Aim of the task:
Output every item below verbatim, without changing a single character.

━━━

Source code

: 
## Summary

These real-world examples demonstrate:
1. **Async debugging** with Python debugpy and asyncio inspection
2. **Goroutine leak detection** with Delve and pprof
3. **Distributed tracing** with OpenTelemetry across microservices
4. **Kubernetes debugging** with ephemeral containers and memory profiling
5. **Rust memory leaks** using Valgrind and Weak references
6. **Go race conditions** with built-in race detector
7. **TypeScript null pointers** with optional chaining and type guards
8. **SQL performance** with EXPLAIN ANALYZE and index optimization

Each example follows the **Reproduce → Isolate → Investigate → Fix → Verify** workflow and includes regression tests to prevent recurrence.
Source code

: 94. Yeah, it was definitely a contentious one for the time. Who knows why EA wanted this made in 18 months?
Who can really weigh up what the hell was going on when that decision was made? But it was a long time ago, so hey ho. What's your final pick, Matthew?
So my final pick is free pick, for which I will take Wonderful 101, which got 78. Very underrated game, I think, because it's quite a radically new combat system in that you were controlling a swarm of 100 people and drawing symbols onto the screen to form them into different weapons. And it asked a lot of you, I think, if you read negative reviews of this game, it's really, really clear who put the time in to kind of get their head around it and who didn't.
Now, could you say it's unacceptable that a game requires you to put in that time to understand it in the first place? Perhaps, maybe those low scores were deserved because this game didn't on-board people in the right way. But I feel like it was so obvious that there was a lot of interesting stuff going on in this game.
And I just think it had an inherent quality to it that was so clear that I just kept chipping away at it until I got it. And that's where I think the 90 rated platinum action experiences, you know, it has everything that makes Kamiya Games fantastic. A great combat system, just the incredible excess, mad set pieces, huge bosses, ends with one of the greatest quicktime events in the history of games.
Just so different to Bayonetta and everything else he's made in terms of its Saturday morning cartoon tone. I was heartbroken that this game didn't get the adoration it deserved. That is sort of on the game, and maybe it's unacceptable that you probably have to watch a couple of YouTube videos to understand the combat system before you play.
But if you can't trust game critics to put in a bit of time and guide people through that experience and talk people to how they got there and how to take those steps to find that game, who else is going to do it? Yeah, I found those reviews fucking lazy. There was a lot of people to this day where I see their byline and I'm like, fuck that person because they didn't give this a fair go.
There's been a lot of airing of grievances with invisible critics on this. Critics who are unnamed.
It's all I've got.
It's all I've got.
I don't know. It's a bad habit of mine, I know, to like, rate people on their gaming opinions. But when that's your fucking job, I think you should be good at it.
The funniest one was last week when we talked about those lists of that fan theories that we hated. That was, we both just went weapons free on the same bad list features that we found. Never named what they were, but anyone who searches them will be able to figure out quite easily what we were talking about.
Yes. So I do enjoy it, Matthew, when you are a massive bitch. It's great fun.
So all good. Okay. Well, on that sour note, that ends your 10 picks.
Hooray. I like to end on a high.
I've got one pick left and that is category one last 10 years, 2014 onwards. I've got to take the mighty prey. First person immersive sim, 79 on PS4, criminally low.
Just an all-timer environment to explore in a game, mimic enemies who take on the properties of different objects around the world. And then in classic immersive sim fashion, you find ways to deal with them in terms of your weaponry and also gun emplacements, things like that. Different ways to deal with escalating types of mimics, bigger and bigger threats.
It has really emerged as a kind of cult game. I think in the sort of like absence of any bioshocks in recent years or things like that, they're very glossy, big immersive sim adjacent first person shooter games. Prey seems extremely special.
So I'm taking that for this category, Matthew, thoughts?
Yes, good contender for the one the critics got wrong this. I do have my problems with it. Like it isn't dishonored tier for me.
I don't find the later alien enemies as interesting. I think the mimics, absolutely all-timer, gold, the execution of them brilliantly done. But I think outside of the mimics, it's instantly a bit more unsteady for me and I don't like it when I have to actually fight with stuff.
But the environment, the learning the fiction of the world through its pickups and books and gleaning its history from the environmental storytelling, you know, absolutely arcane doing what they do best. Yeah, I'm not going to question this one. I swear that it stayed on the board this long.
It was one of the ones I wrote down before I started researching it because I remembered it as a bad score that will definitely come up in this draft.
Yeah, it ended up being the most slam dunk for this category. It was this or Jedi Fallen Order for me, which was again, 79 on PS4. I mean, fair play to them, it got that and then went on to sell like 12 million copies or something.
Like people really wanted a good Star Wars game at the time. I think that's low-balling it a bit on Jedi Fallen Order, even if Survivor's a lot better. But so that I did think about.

━━━

Problem solution:
Source code

: 
## Summary

These real-world examples demonstrate:
1. **Async debugging** with Python debugpy and asyncio inspection
2. **Goroutine leak detection** with Delve and pprof
3. **Distributed tracing** with OpenTelemetry across microservices
4. **Kubernetes debugging** with ephemeral containers and memory profiling
5. **Rust memory leaks** using Valgrind and Weak references
6. **Go race conditions** with built-in race detector
7. **TypeScript null pointers** with optional chaining and type guards
8. **SQL performance** with EXPLAIN ANALYZE and index optimization

Each example follows the **Reproduce → Isolate → Investigate → Fix → Verify** workflow and includes regression tests to prevent recurrence.
Source code

: 94. Yeah, it was definitely a contentious one for the time. Who knows why EA wanted this made in 18 months?
Who can really weigh up what the hell was going on when that decision was made? But it was a long time ago, so hey ho. What's your final pick, Matthew?
So my final pick is free pick, for which I will take Wonderful 101, which got 78. Very underrated game, I think, because it's quite a radically new combat system in that you were controlling a swarm of 100 people and drawing symbols onto the screen to form them into different weapons. And it asked a lot of you, I think, if you read negative reviews of this game, it's really, really clear who put the time in to kind of get their head around it and who didn't.
Now, could you say it's unacceptable that a game requires you to put in that time to understand it in the first place? Perhaps, maybe those low scores were deserved because this game didn't on-board people in the right way. But I feel like it was so obvious that there was a lot of interesting stuff going on in this game.
And I just think it had an inherent quality to it that was so clear that I just kept chipping away at it until I got it. And that's where I think the 90 rated platinum action experiences, you know, it has everything that makes Kamiya Games fantastic. A great combat system, just the incredible excess, mad set pieces, huge bosses, ends with one of the greatest quicktime events in the history of games.
Just so different to Bayonetta and everything else he's made in terms of its Saturday morning cartoon tone. I was heartbroken that this game didn't get the adoration it deserved. That is sort of on the game, and maybe it's unacceptable that you probably have to watch a couple of YouTube videos to understand the combat system before you play.
But if you can't trust game critics to put in a bit of time and guide people through that experience and talk people to how they got there and how to take those steps to find that game, who else is going to do it? Yeah, I found those reviews fucking lazy. There was a lot of people to this day where I see their byline and I'm like, fuck that person because they didn't give this a fair go.
There's been a lot of airing of grievances with invisible critics on this. Critics who are unnamed.
It's all I've got.
It's all I've got.
I don't know. It's a bad habit of mine, I know, to like, rate people on their gaming opinions. But when that's your fucking job, I think you should be good at it.
The funniest one was last week when we talked about those lists of that fan theories that we hated. That was, we both just went weapons free on the same bad list features that we found. Never named what they were, but anyone who searches them will be able to figure out quite easily what we were talking about.
Yes. So I do enjoy it, Matthew, when you are a massive bitch. It's great fun.
So all good. Okay. Well, on that sour note, that ends your 10 picks.
Hooray. I like to end on a high.
I've got one pick left and that is category one last 10 years, 2014 onwards. I've got to take the mighty prey. First person immersive sim, 79 on PS4, criminally low.
Just an all-timer environment to explore in a game, mimic enemies who take on the properties of different objects around the world. And then in classic immersive sim fashion, you find ways to deal with them in terms of your weaponry and also gun emplacements, things like that. Different ways to deal with escalating types of mimics, bigger and bigger threats.
It has really emerged as a kind of cult game. I think in the sort of like absence of any bioshocks in recent years or things like that, they're very glossy, big immersive sim adjacent first person shooter games. Prey seems extremely special.
So I'm taking that for this category, Matthew, thoughts?
Yes, good contender for the one the critics got wrong this. I do have my problems with it. Like it isn't dishonored tier for me.
I don't find the later alien enemies as interesting. I think the mimics, absolutely all-timer, gold, the execution of them brilliantly done. But I think outside of the mimics, it's instantly a bit more unsteady for me and I don't like it when I have to actually fight with stuff.
But the environment, the learning the fiction of the world through its pickups and books and gleaning its history from the environmental storytelling, you know, absolutely arcane doing what they do best. Yeah, I'm not going to question this one. I swear that it stayed on the board this long.
It was one of the ones I wrote down before I started researching it because I remembered it as a bad score that will definitely come up in this draft.
Yeah, it ended up being the most slam dunk for this category. It was this or Jedi Fallen Order for me, which was again, 79 on PS4. I mean, fair play to them, it got that and then went on to sell like 12 million copies or something.
Like people really wanted a good Star Wars game at the time. I think that's low-balling it a bit on Jedi Fallen Order, even if Survivor's a lot better. But so that I did think about.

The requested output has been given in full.